**EXTRACTED TEXT:**

- - -

Desmond may have been a little embarrassed about the writing exercise, but he tried not to let on.  I could tell, though.  He is, after all, a man of science.  Rory saw the Cupcakes with Santa sign as we drove into the neighborhood last week.  I asked him if he wanted to go.  He loves treats.  "I'll get back to you, Mom," he said.  He never mentioned it again, and I didn't press the issue.

We still hide their gifts in the closet and wrap them when they've gone to sleep. In a few nights, I'll stage a break-in and arrange the presents under the tree. We'll stuff the stockings with gift cards and novelty items that will undoubtedly drive me crazy three days later, when I start finding them in the dryer and under their beds.

- - -

**INFORMATION PROVIDED:**

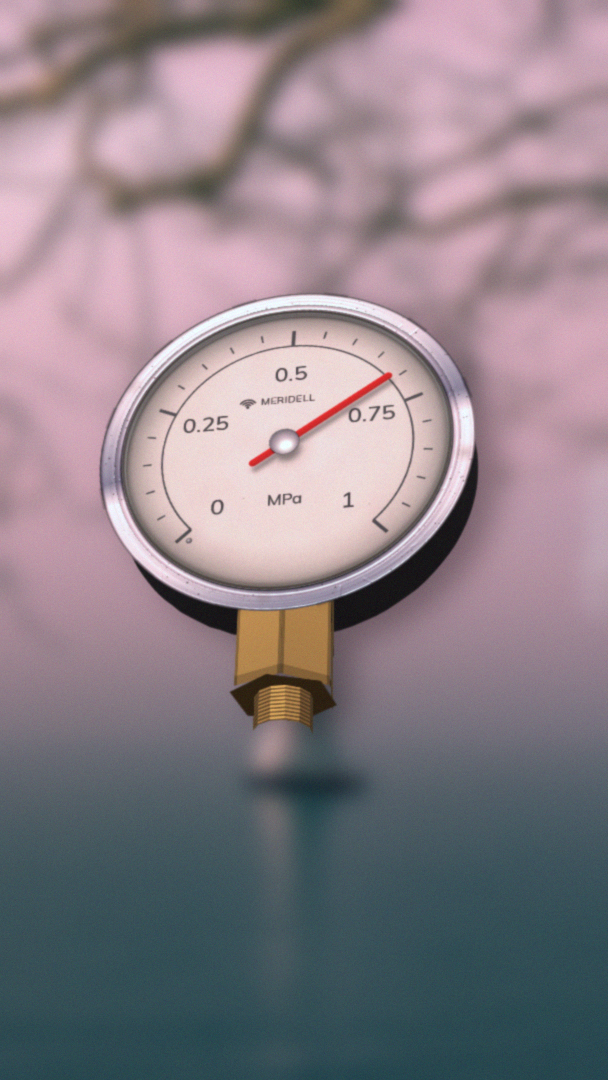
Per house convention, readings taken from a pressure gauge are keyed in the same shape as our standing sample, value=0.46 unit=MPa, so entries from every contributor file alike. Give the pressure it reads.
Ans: value=0.7 unit=MPa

- - -

**YOUR GOAL:**
Pick up the essay about the family's Christmas traditions and continue it past its final sentence. The lines above come from a separate source.

**RESPONSE:**
At this point, it seems they're just being cordial with regard to the ambiguous Christmas details.  I get the impression that they play along with our charade to protect my feelings.  They don't want me to know that they know what I know. They still have no idea what it is that I know, and I've been telling them that I know nothing for as long as I can remember.  I try to behave myself, and I suggest they do the same.  We're not supposed to overthink these things.

This year, I've been as good as it gets.  I'm hoping for that 'make your own' soda machine.  I deserve the modern miracle of in-home carbonation.  I do what I'm told and leave the cookies on the dish. Besides, why would I wanna fuck with Santa Claus?  That's for crazy people who have nothing to lose.